Doping dependence of the low temperature planar carrier density in overdoped YBa$_2$Cu$_3$O$_{7-\delta}$

TL;DR

This study investigates how the planar carrier density in overdoped YBa$_2$Cu$_3$O$_{7-b4}$ evolves with doping, revealing a partial recovery of the Fermi volume at the pseudogap critical point, challenging traditional quantum critical point models.

Contribution

It provides new experimental insights into the doping dependence of carrier density and Fermi surface reconstruction in cuprates, using high magnetic fields and resistivity anisotropy measurements.

Findings

Planar carrier density $n_{pl}$ approximately equals doping level $p$ at optimal doping.

Sharp increase in Hall number $n_H$ is softened near $p^*$, indicating partial Fermi volume recovery.

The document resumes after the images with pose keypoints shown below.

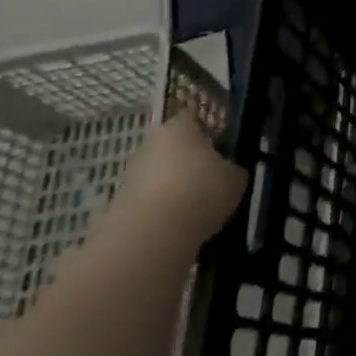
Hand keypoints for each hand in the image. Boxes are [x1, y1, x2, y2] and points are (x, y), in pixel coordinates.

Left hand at [111, 114, 249, 251]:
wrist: (150, 237)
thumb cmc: (200, 191)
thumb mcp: (235, 178)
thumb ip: (232, 168)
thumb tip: (229, 171)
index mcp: (179, 126)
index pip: (194, 118)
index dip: (210, 131)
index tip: (224, 148)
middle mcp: (151, 143)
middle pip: (174, 147)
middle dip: (191, 162)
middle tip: (213, 180)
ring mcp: (132, 174)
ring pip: (161, 175)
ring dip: (176, 187)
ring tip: (198, 209)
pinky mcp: (120, 205)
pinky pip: (150, 202)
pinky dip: (163, 211)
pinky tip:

Results challenge the conventional quantum critical point scenario for the pseudogap endpoint.

Abstract

Whether a quantum critical point (QCP) demarcates the end of the pseudogap (PG) regime in hole-doped cuprates at a singular doping level $p^* \approx 0.19$ remains an open question. A crucial part of this puzzle is how the carrier density predicted by electronic structure calculations is recovered for $p > p^*$. Here, we use magnetic fields up to 67 T to suppress superconductivity down to 50 K, allowing simultaneous measurement of the low-temperature Hall number $n_{\mathrm{H}}$ and the in-plane resistivity anisotropy $\rho_a/\rho_b$ in overdoped Y$_{1-x}$Ca$_x$Ba$_2$Cu$_3$O$_{7-\delta}$ single crystals. We confirm a previous finding [Badoux et al., Nature 531, 210 (2016)] that $n_{\mathrm{H}}$(50 K) exhibits a sharp increase below $p^*$. Using the measured resistivity anisotropy, we extract the planar carrier density $n_{\mathrm{pl}} = n_{\mathrm{H}} (\rho_a/\rho_b)^{-1}$. The doping dependence of $n_{\mathrm{pl}}$(50 K) reveals two key findings: (i) at optimal doping, $n_{\mathrm{pl}} \approx p$, and (ii) the sharp rise in $n_{\mathrm{H}}(p)$ is softened such that the full Fermi volume ($n_{\mathrm{pl}} = 1 + p$) is only partially recovered at $p^*$. This result disfavors a conventional QCP scenario in which the PG endpoint corresponds to a reconstructed Fermi surface.